A questão é: o regime inicial é o “teto” da execução penal (o pior regime que o apenado poderá enfrentar como decorrência daquela condenação) ou é apenas o início? Em suma, se um apenado condenado ao regime semiaberto regredir para o regime fechado, há violação à coisa julgada?
Aqui, não se questiona a possibilidade de regressão de regime após o apenado ter progredido para um regime mais benéfico, o que equivaleria a um retorno. Dessa forma, se um apenado inicia no regime semiaberto, progride para o regime aberto e, em seguida, pratica uma falta grave, não haverá violação da coisa julgada se houver o seu retorno para o regime semiaberto. O problema estaria na sua “regressão” para o regime fechado, que é pior do que aquele em que iniciou a execução da pena.
A Convenção Americana Sobre Direitos Humanos, em seu art. 9º, dispõe:
Artigo 9. Princípio da legalidade e da retroatividade
Ninguém pode ser condenado por ações ou omissões que, no momento em que forem cometidas, não sejam delituosas, de acordo com o direito aplicável. Tampouco se pode impor pena mais grave que a aplicável no momento da perpetração do delito. Se depois da perpetração do delito a lei dispuser a imposição de pena mais leve, o delinqüente será por isso beneficiado.
A lógica de impossibilidade de aplicação de pena mais grave do que aquela aplicável no momento da perpetração do delito pode ser invocada para proibir a imposição de uma sanção mais grave do que aquela prevista na sentença condenatória.
Nesse sentido, o seguinte julgado do Supremo Tribunal Federal, que constitui precedente com uma tese defensiva de suma importância:
[…] Regressão de regime em razão da prática de falta grave [o paciente foi beneficiado com a saída temporária e não retornou]. Impossibilidade da regressão de regime do cumprimento da pena: a regressão de regime sem que o réu tenha sido beneficiado pela progressão de regime afronta a lógica. A sanção pela falta grave deve, no caso, estar adstrita à perda dos dias remidos. […] (STF, Segunda Turma, HC 93761, Rel. Min. Eros Grau, julgado em 05/08/2008)
Destarte, a tese se baseia na ideia de que, se não houve a progressão, não há como o apenado regredir de regime prisional. Logo, seriam aplicáveis somente as outras consequências decorrentes do reconhecimento da falta grave.
Considera-se, ainda, que, no momento da sentença, a pena aplicada (e o respectivo regime inicial de cumprimento) é aquela necessária e suficiente para punir o agente pelo crime praticado, observando os objetivos da pena.

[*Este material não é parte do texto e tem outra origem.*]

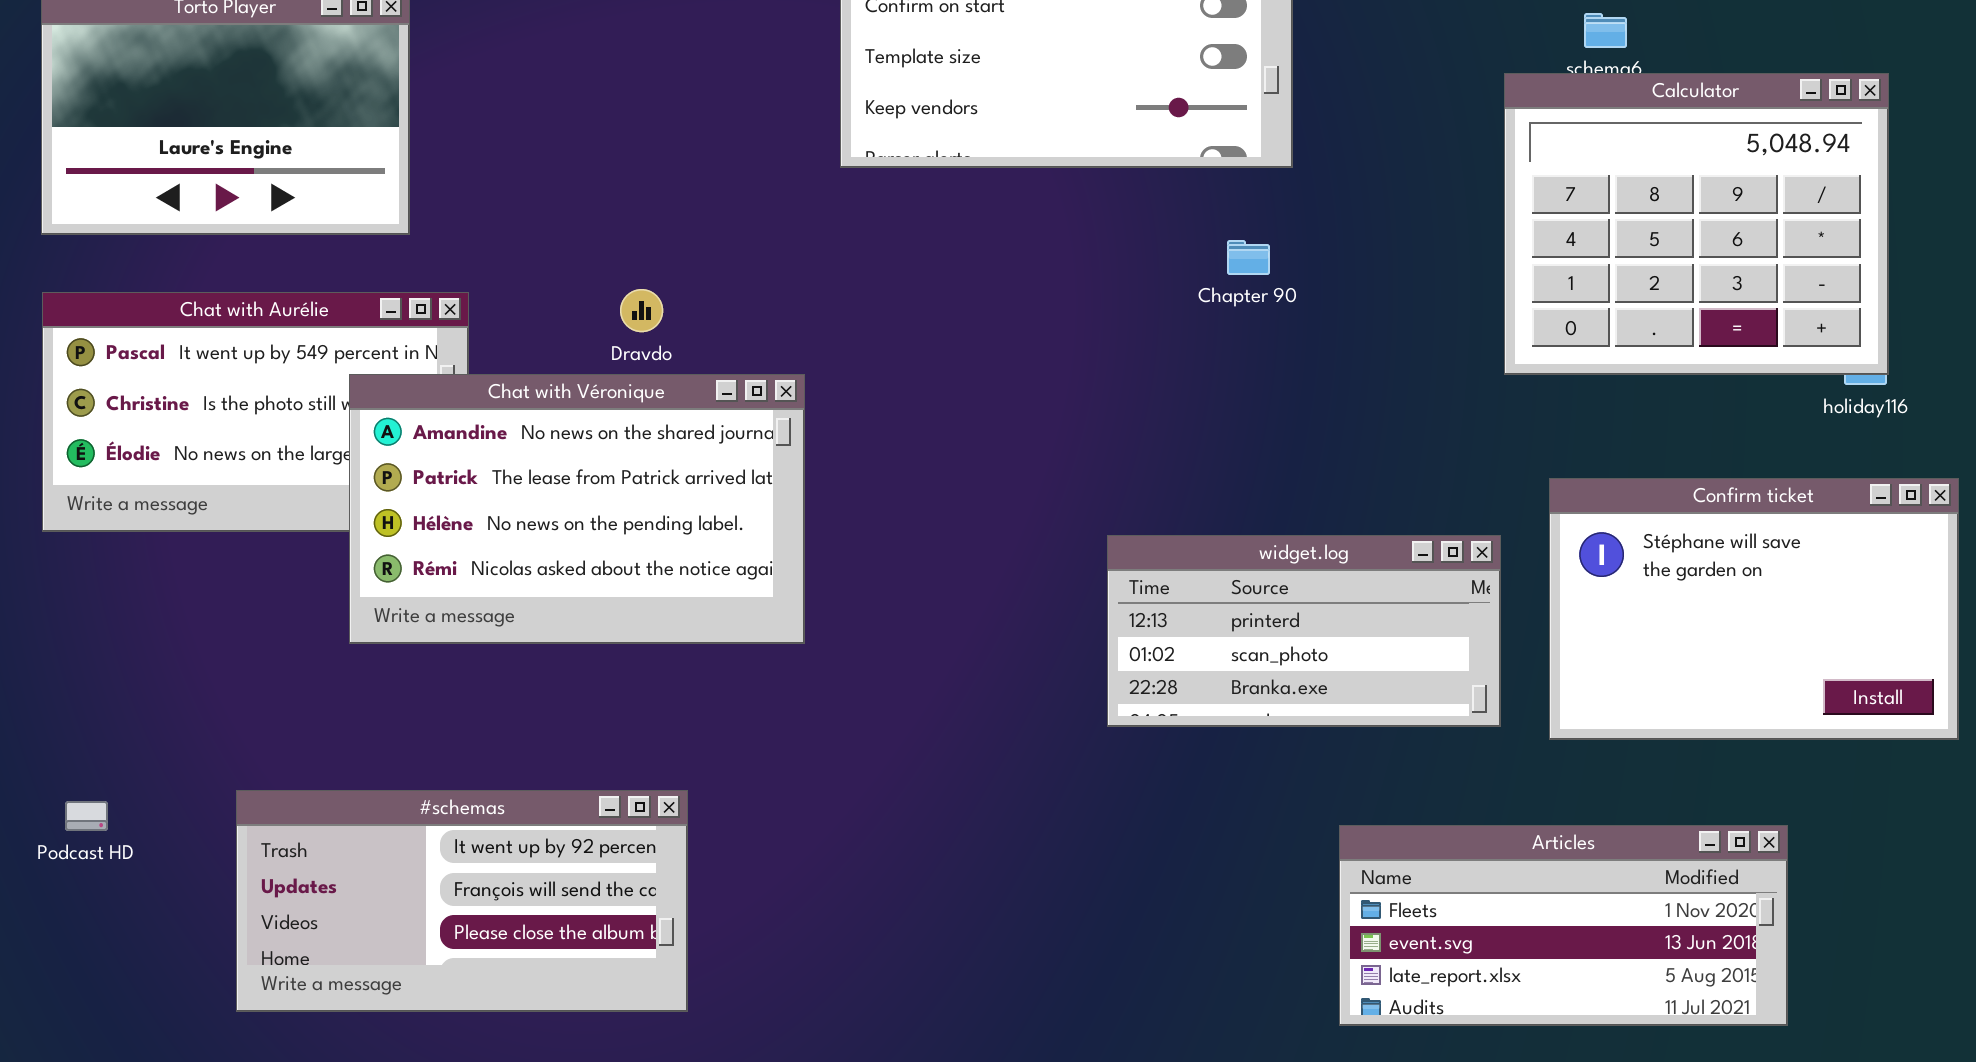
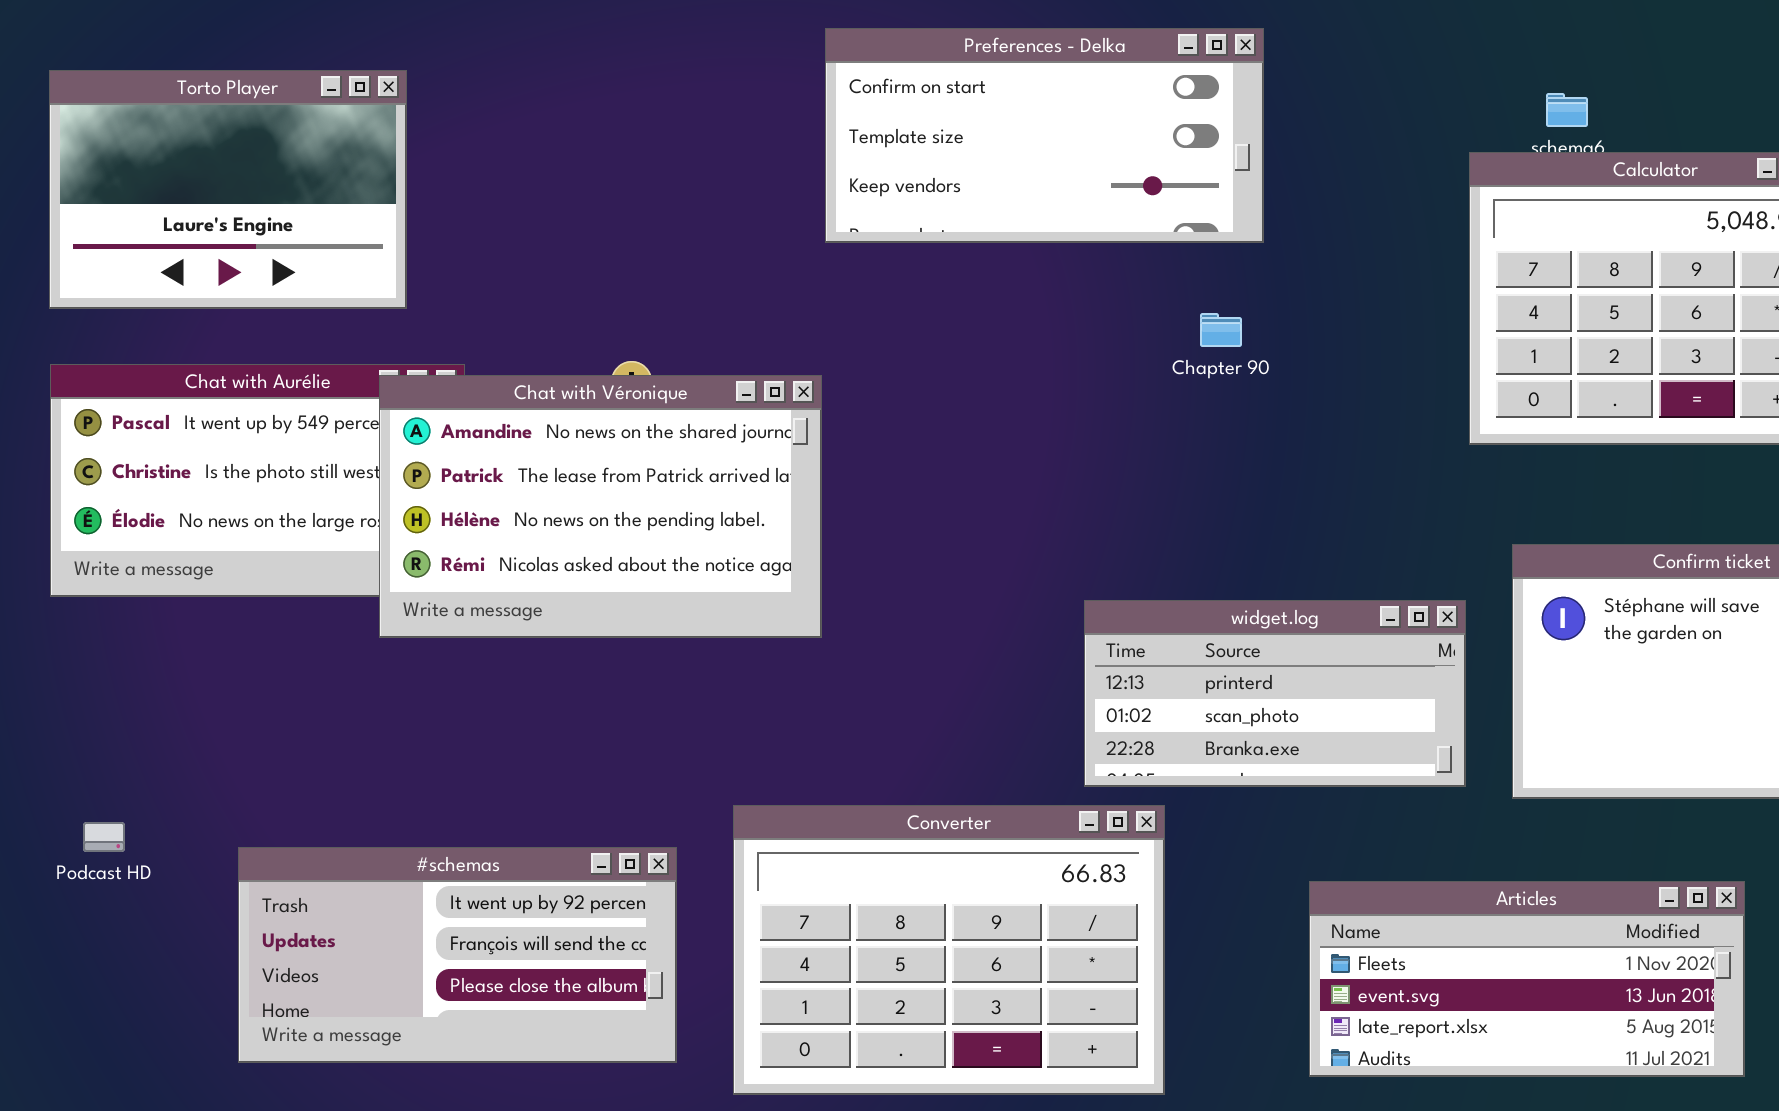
Chat with Véronique: [349,374,805,644] -> [379,375,822,638], moved
Converter: none -> [733,805,1165,1095], opened
Podcast HD: [65,801,108,831] -> [83,822,125,852], moved

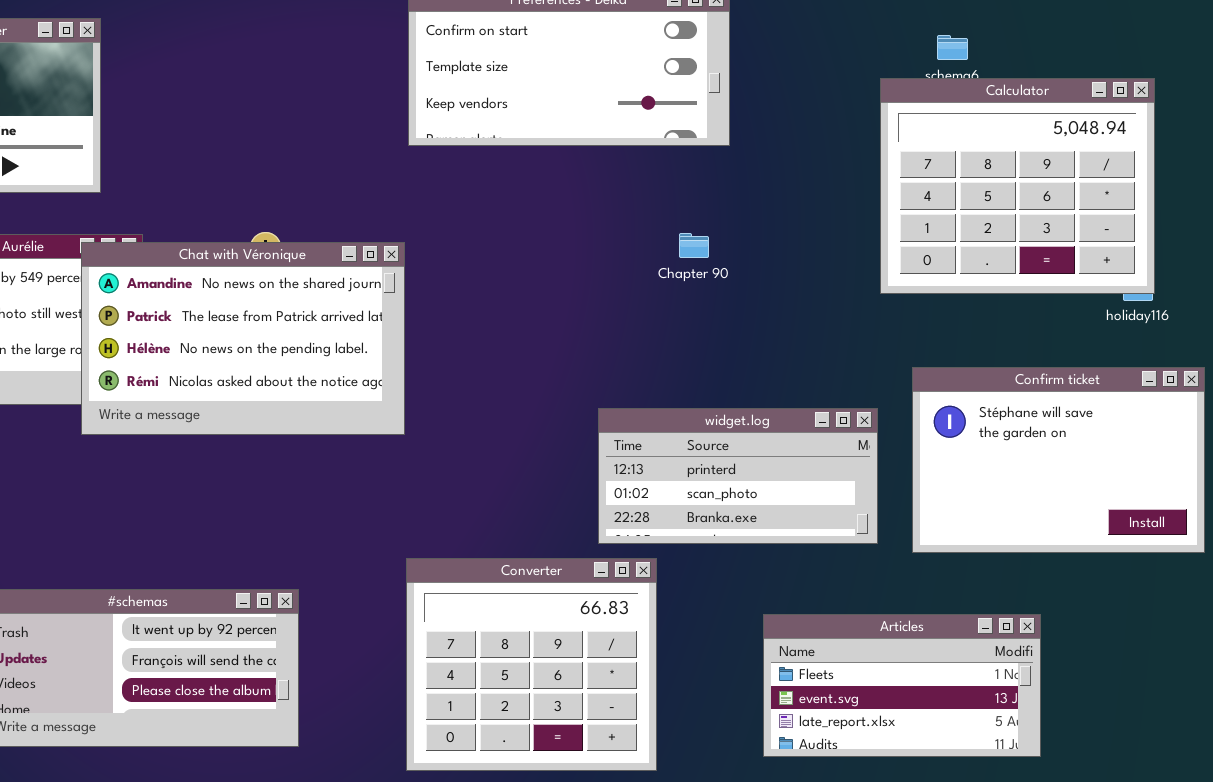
Chapter 90: [1200,313,1242,347] -> [679,233,709,258], moved
Converter: [733,805,1165,1095] -> [406,558,657,771], resized
Articles: [1309,881,1745,1077] -> [763,614,1041,757], resized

Dessa forma, impor a regressão para o regime fechado a alguém condenado inicialmente ao regime semiaberto constitui uma “nova” condenação (de natureza extrajudicial). Ademais, viola-se uma decisão judicial transitada em julgado, que impôs, após a dosimetria da pena, o teto da sanção penal, seja pelo aspecto quantitativo (a duração), seja pelo viés qualitativo (o regime).
A referida tese já foi adotada pelo Tribunal de Justiça do Rio Grande do Sul, que reconheceu na sentença a fixação dos limites objetivos da pena:
REGRESSÃO DE REGIME. FALTA GRAVE. PROCEDIMENTO DISCIPLINAR HOMOLOGADO. AUDIÊNCIA PREVISTA NO ART. 118, § 2º, DA LEP NÃO DESIGNADA. DESNECESSIDADE. REGRESSÃO INCABÍVEL. IMPOSSIBILIDADE DE CONDUZIR O APENADO A REGIME MAIS RIGOROSO DO QUE O ESTABELECIDO NA SENTENÇA. LIMITES OBJETIVOS DA PENA. Agravo improvido. (TJ/RS, Sexta Câmara Criminal, Agravo Nº 70017949884, Rel. Marco Antônio Bandeira Scapini, julgado em 12/04/2007)
Por fim, mais um recente julgado do TJ/RS:
[…] Assim, tendo em vista as garantias constitucionais outorgadas aos apenados, mostra-se impositivo o reconhecimento de que o recolhimento do apenado a regime mais gravoso do que o fixado em sentença ou concedido através da progressão de regime, configura flagrante ilegalidade, ferindo diretamente a dignidade humana […] (TJ/RS, Terceira Câmara Criminal, Agravo nº 70076062934, Terceira Câmara Criminal, Tribunal de Justiça do RS, Relator: Ingo Wolfgang Sarlet, Julgado em 28/03/2018)
Em suma, quem atua na Advocacia Criminal deve ter atenção quanto a essa tese defensiva, que deve ser alegada durante a apuração da falta grave. Caso ocorra a regressão de regime contra um apenado que ainda não havia sido beneficiado pela progressão, a referida tese deverá integrar o agravo em execução.